● DIRECTIONS FOR THIS TASK
Lines from the one containing "left wrist: (985, 1814)" to the end of the entries below must be reproduced exactly, with both end lines kept and no other line added.

--------------------

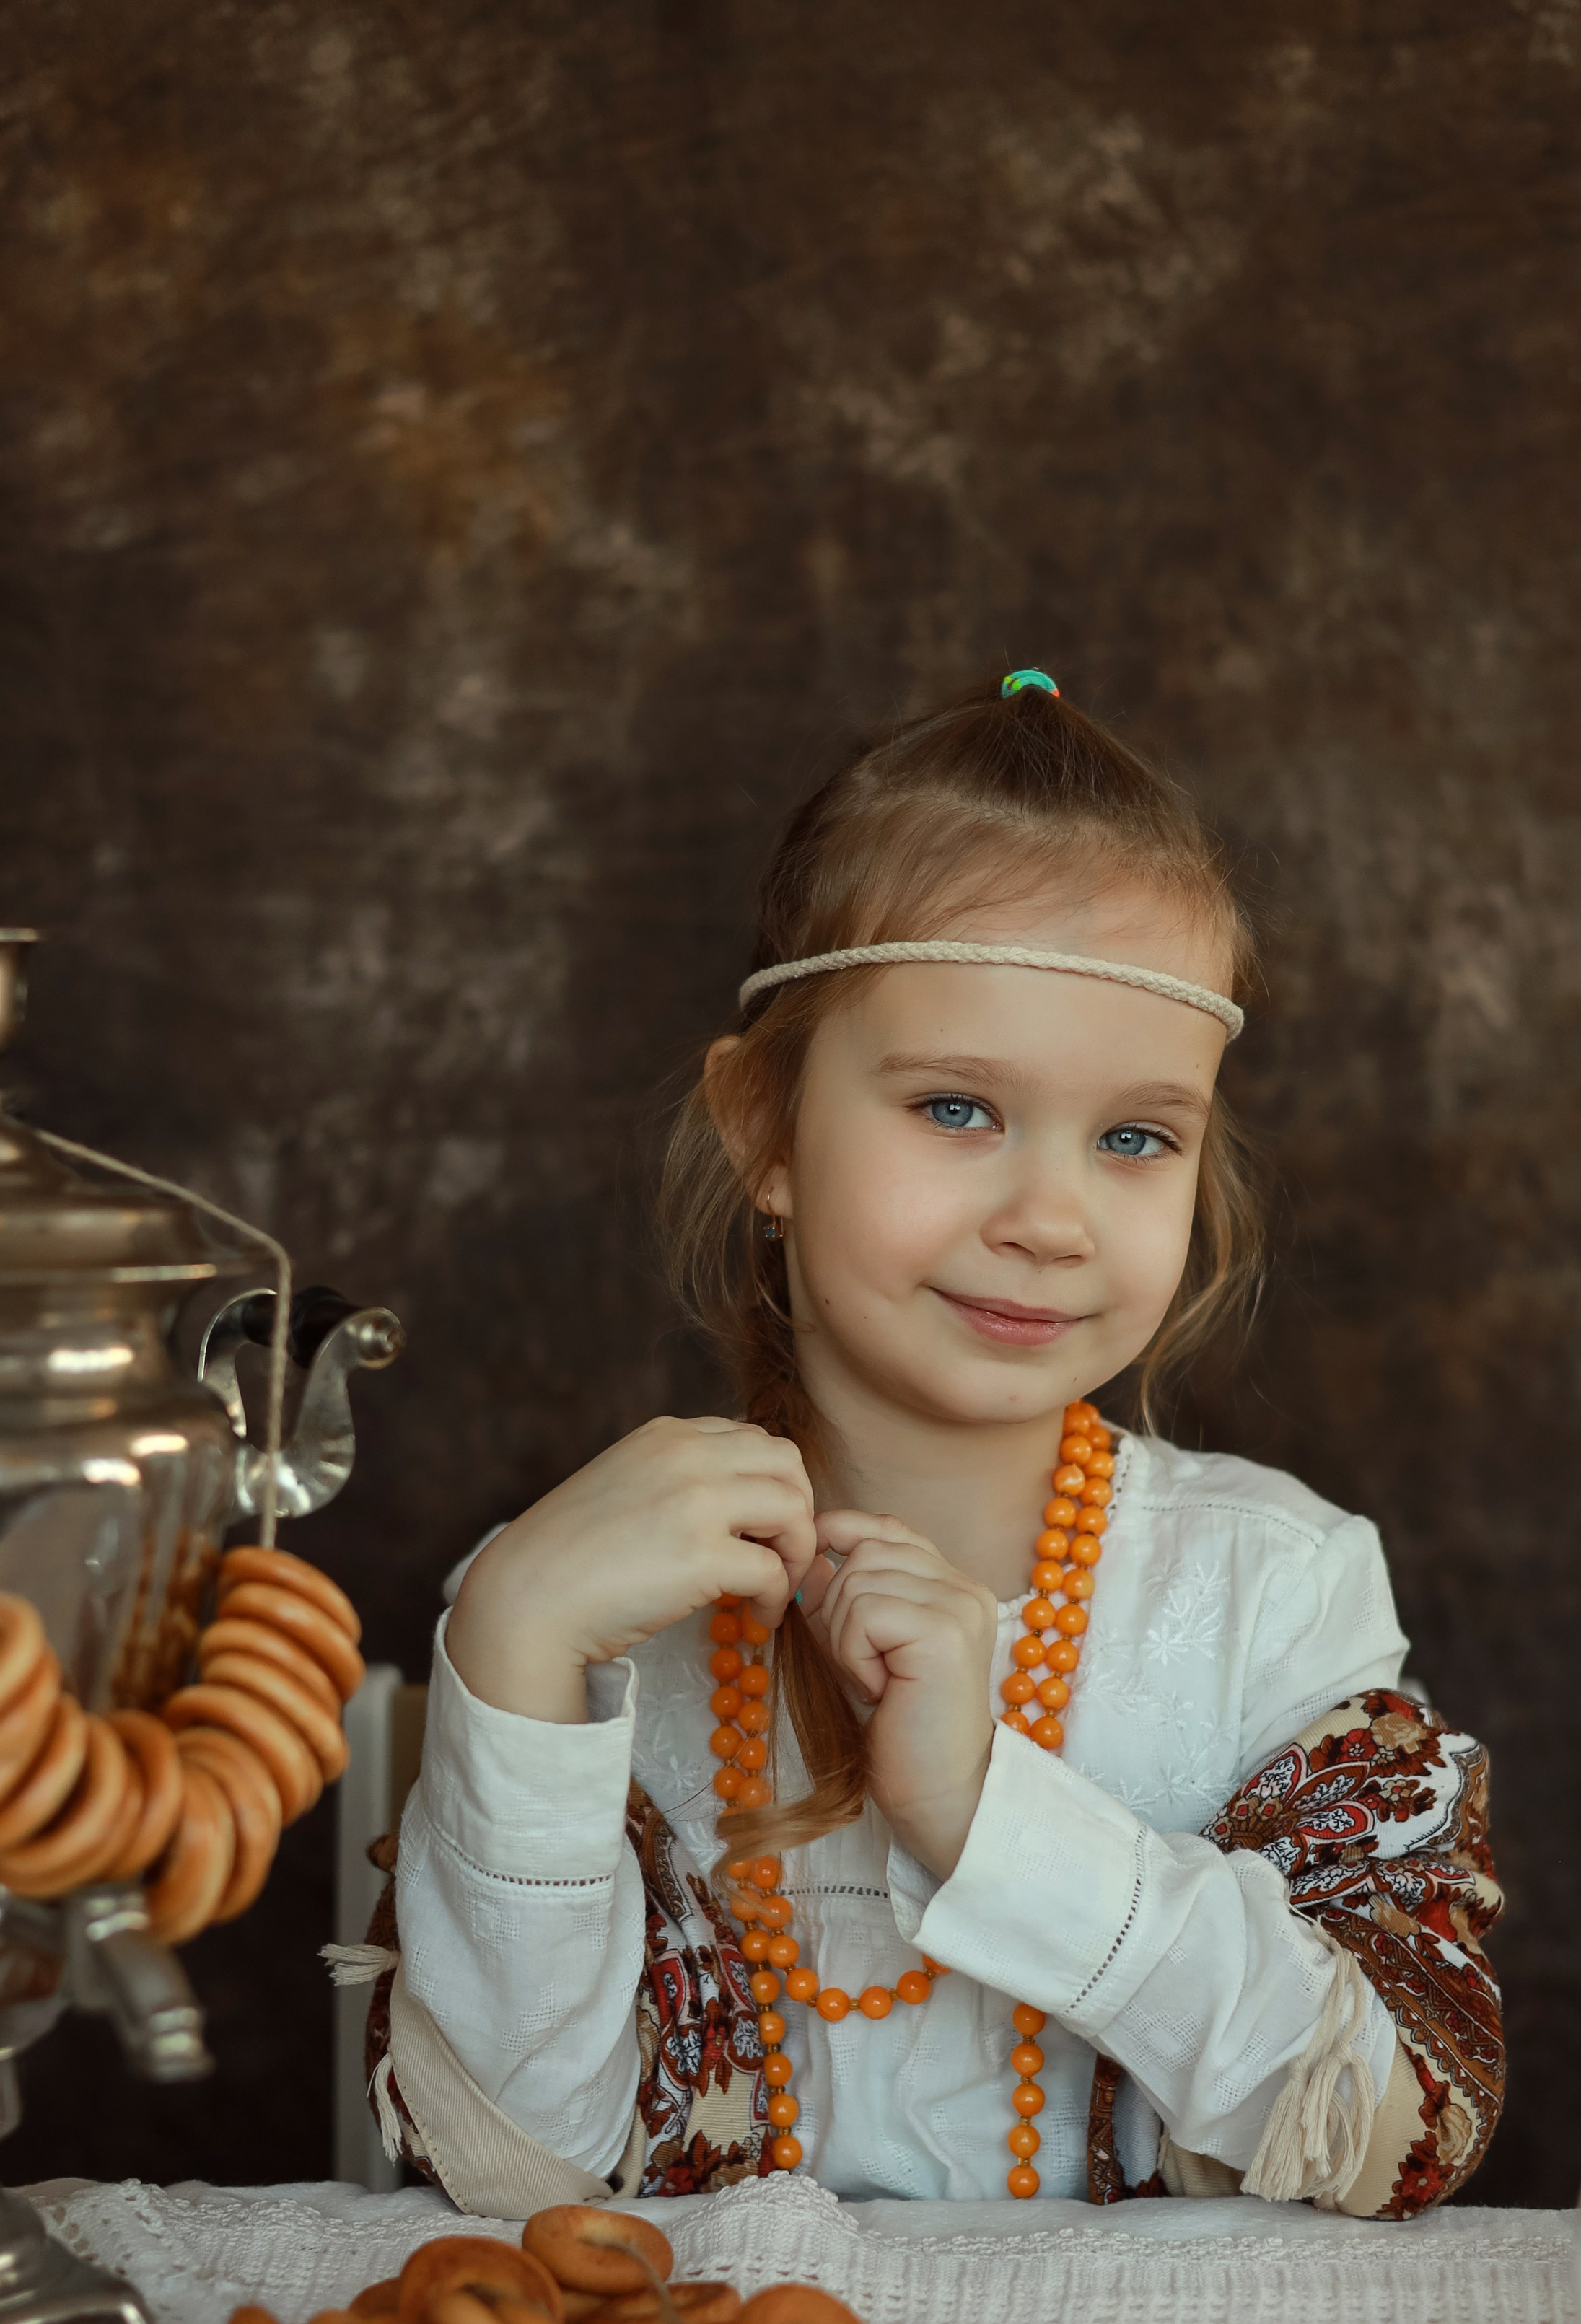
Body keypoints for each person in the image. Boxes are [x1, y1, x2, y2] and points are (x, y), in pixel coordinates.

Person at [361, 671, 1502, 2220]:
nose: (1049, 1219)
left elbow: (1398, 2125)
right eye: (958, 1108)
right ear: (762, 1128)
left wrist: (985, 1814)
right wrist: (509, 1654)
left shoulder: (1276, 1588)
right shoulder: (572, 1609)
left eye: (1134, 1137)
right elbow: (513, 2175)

--------------------

● EXPECTED ANSWER
left wrist: (985, 1814)
right wrist: (509, 1654)
left shoulder: (1276, 1588)
right shoulder: (572, 1609)
left eye: (1134, 1137)
right elbow: (513, 2175)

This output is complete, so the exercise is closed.